Apprendre et s’intégrer

Répartis dans différentes concessions du groupe pendant quinze jours, les 7 apprentis prennent plaisir à se retrouver l’autre moitié du mois à Viriat. « On est comme une deuxième famille. On se voit beaucoup en dehors de l’entreprise, on joue au foot ou on se balade en ville », confie Mamadou, âgé de 25 ans, qui, même s’il dépasse tous ses camarades d’une tête, n’en demeure pas moins le plus jeune de la bande, comme aime le lui rappeler malicieusement Hafiz. Dans leur nouvelle vie professionnelle, ils ont aussi trouvé leurs marques. Rien ne les diffère des autres salariés puisqu’ils possèdent une tenue de travail et une caisse à outils personnalisées et flambant neuves.

À leur rythme, ils ont rapidement appris à faire preuve d’autonomie et prennent plaisir à s’entraider. « Abdelkarim est très pédagogue, souligne Mathieu à l’égard du jeune homme en binôme avec Mamadou ce jour-là. Il se laisse le temps d’apprendre et nous n’avons que des bons retours de la part de son tuteur ». Très consciencieux, Abdelkarim s’attelle à changer la roue d’un camion en reproduisant les gestes qu’il a acquis dans la concession de Villefranche-sur-Saône (69) au cours des six mois précédents. « J’ai travaillé pendant dix ans dans un garage automobile au Soudan avant d’arriver en France en 2017. C’est important pour moi de travailler. J’aime ce métier car il y a beaucoup d’évolutions comme les véhicules électriques, par exemple », confie-t-il. « Et contrairement à la Guinée où on travaillait jour et nuit, ici il y a des règles. C’est mieux », approuve Mamadou qui aspire à « une meilleure vie ».

Une expérience réussie

Ces règles, c’est justement le rôle de Mathieu, le formateur, de les leur inculquer : les règles de sécurité, du code du travail, mais aussi le savoir-être et le savoir-vivre en société. « J’agis comme un patron formateur. Je leur apprends à être à l’heure, à ne va pas venir au travail en jogging, à être volontaire, à ne pas hésiter à rester 15 min de plus pour nettoyer. Ils sont récompensés s’ils doivent l’être ou disputés comme tout collaborateur qui ferait une bêtise. Il y aura toujours des préjugés par rapport à leur nationalité donc autant leur donner les clés pour faciliter leur intégration. Ils sont tous très motivés et ont le sens du travail, alors que les jeunes Français d’aujourd’hui veulent tous être influenceurs ».

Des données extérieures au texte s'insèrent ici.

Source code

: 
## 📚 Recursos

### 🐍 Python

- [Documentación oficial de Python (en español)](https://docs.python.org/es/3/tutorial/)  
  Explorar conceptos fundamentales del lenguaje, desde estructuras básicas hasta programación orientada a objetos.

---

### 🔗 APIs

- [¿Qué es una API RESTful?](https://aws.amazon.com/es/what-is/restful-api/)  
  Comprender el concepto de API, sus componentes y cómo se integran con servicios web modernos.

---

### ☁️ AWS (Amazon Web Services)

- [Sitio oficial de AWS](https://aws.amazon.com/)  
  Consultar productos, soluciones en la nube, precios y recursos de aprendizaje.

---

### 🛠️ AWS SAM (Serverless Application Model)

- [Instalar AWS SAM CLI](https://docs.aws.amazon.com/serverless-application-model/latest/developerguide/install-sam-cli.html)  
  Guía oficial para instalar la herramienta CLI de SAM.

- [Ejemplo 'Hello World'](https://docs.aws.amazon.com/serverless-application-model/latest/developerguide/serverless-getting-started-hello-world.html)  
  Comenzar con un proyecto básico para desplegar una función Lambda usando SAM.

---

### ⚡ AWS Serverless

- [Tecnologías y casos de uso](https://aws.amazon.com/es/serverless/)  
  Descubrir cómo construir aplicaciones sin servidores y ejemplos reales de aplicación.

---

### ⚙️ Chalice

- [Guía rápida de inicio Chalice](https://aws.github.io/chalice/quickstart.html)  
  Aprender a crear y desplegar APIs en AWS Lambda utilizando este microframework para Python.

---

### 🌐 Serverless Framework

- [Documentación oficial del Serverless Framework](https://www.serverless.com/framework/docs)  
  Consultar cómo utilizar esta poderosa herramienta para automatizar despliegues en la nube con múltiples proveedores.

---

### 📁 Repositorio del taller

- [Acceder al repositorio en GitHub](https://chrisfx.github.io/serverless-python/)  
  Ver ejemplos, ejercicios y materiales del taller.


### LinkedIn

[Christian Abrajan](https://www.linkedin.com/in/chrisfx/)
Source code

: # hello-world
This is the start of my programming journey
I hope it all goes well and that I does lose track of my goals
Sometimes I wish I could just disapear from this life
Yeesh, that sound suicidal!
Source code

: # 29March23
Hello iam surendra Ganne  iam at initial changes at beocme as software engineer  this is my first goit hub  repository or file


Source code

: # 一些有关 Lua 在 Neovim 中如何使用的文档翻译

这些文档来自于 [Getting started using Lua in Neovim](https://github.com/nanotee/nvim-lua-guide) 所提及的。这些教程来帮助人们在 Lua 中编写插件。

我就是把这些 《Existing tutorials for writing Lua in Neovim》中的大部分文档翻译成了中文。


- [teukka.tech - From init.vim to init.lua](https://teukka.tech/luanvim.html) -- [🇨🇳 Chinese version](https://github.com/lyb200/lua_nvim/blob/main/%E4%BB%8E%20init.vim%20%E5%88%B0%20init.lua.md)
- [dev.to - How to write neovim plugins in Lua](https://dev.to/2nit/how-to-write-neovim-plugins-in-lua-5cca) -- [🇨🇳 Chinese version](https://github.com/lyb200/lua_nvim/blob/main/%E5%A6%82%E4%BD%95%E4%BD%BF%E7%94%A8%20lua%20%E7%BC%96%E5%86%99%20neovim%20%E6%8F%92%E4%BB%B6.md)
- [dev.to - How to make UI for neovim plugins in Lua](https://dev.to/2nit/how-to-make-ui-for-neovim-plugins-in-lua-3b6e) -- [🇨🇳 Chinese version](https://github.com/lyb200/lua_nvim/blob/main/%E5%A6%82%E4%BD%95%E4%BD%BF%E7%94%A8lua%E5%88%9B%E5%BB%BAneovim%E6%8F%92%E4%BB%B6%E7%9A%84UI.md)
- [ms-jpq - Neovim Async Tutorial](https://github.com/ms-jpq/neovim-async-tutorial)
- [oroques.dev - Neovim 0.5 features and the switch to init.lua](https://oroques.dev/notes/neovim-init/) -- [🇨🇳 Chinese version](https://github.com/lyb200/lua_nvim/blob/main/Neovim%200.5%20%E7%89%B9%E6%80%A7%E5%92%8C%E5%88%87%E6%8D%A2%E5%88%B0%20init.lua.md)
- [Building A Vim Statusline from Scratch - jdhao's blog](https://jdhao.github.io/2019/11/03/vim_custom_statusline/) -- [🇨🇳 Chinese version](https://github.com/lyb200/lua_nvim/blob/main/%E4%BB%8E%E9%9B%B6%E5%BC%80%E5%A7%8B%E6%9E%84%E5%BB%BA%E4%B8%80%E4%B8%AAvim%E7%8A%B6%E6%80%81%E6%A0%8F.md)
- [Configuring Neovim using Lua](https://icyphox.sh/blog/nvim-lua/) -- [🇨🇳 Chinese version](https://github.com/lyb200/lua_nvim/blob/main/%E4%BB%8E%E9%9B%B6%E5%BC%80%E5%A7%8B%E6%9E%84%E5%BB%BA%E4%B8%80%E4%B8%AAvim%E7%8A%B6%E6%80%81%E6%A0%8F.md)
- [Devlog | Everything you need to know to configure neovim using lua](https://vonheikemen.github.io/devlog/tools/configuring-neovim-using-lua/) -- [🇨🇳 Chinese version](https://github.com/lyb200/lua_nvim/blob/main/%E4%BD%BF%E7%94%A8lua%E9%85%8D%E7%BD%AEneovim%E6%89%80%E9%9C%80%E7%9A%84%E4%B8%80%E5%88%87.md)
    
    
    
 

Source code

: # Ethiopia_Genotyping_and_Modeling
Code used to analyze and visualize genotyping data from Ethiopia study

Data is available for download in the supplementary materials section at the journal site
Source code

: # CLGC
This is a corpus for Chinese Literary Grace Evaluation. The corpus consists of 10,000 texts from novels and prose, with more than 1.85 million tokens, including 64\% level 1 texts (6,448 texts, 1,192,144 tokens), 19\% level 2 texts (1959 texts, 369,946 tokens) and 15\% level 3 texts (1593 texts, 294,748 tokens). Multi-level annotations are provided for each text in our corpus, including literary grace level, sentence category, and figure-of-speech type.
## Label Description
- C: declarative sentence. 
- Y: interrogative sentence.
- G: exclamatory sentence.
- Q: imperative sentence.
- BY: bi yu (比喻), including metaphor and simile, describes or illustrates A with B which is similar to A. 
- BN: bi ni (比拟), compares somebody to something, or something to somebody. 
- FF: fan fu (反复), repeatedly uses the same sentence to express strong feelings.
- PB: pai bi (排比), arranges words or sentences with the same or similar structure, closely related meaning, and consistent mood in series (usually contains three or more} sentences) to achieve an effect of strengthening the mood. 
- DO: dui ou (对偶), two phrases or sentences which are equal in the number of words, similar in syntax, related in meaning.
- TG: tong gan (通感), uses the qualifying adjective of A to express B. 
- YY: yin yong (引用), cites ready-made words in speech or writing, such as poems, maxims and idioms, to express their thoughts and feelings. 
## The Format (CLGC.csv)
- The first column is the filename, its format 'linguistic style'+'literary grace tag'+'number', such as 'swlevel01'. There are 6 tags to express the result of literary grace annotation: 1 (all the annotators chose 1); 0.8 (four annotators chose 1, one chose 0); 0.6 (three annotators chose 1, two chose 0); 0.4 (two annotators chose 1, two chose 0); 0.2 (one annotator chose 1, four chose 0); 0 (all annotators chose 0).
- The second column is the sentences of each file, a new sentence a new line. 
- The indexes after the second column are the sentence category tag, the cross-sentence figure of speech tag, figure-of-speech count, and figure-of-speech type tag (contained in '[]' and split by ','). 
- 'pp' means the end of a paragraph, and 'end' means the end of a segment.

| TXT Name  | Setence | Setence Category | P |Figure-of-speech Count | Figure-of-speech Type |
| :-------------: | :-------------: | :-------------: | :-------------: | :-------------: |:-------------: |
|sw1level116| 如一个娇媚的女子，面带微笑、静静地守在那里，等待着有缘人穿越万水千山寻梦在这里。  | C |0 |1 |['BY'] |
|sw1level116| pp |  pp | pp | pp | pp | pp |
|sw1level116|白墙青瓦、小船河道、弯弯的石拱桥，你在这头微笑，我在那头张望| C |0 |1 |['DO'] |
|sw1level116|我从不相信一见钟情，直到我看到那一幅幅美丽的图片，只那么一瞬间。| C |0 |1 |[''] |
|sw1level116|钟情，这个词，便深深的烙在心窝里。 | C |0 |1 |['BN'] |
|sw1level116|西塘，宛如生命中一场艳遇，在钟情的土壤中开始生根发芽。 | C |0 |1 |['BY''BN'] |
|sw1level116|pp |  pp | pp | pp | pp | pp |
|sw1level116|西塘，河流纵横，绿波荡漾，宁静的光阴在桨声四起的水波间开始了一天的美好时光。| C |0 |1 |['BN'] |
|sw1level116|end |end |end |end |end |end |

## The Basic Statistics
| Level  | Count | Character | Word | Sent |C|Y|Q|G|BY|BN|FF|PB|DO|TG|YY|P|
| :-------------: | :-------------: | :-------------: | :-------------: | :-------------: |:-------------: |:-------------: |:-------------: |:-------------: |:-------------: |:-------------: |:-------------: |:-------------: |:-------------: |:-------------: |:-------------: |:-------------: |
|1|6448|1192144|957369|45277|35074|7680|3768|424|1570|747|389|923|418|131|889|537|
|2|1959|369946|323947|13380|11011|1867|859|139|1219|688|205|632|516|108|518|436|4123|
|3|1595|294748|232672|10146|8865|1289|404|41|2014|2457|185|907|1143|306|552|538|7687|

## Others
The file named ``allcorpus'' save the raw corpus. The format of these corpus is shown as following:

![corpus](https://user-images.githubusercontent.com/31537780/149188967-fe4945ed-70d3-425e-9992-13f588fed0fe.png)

Au terme des deux premiers trimestres, ils ont tous validé leurs compétences intermédiaires. Une réussite qui a motivé le groupe Bernard à reconduire le dispositif HOPE l’an prochain avec le même système d’embauche (10 places max, des cours de français pendant trois mois et un contrat d’alternance pendant un an). Courant fin-2023 début-2024, deux formations seront donc menées en parallèle : carrossier automobile sur l’ensemble du périmètre couvert par le groupe, et mécanicien poids lourds dans le nord-est de la France entre Chaumont (52), Nancy (54) et Metz (57).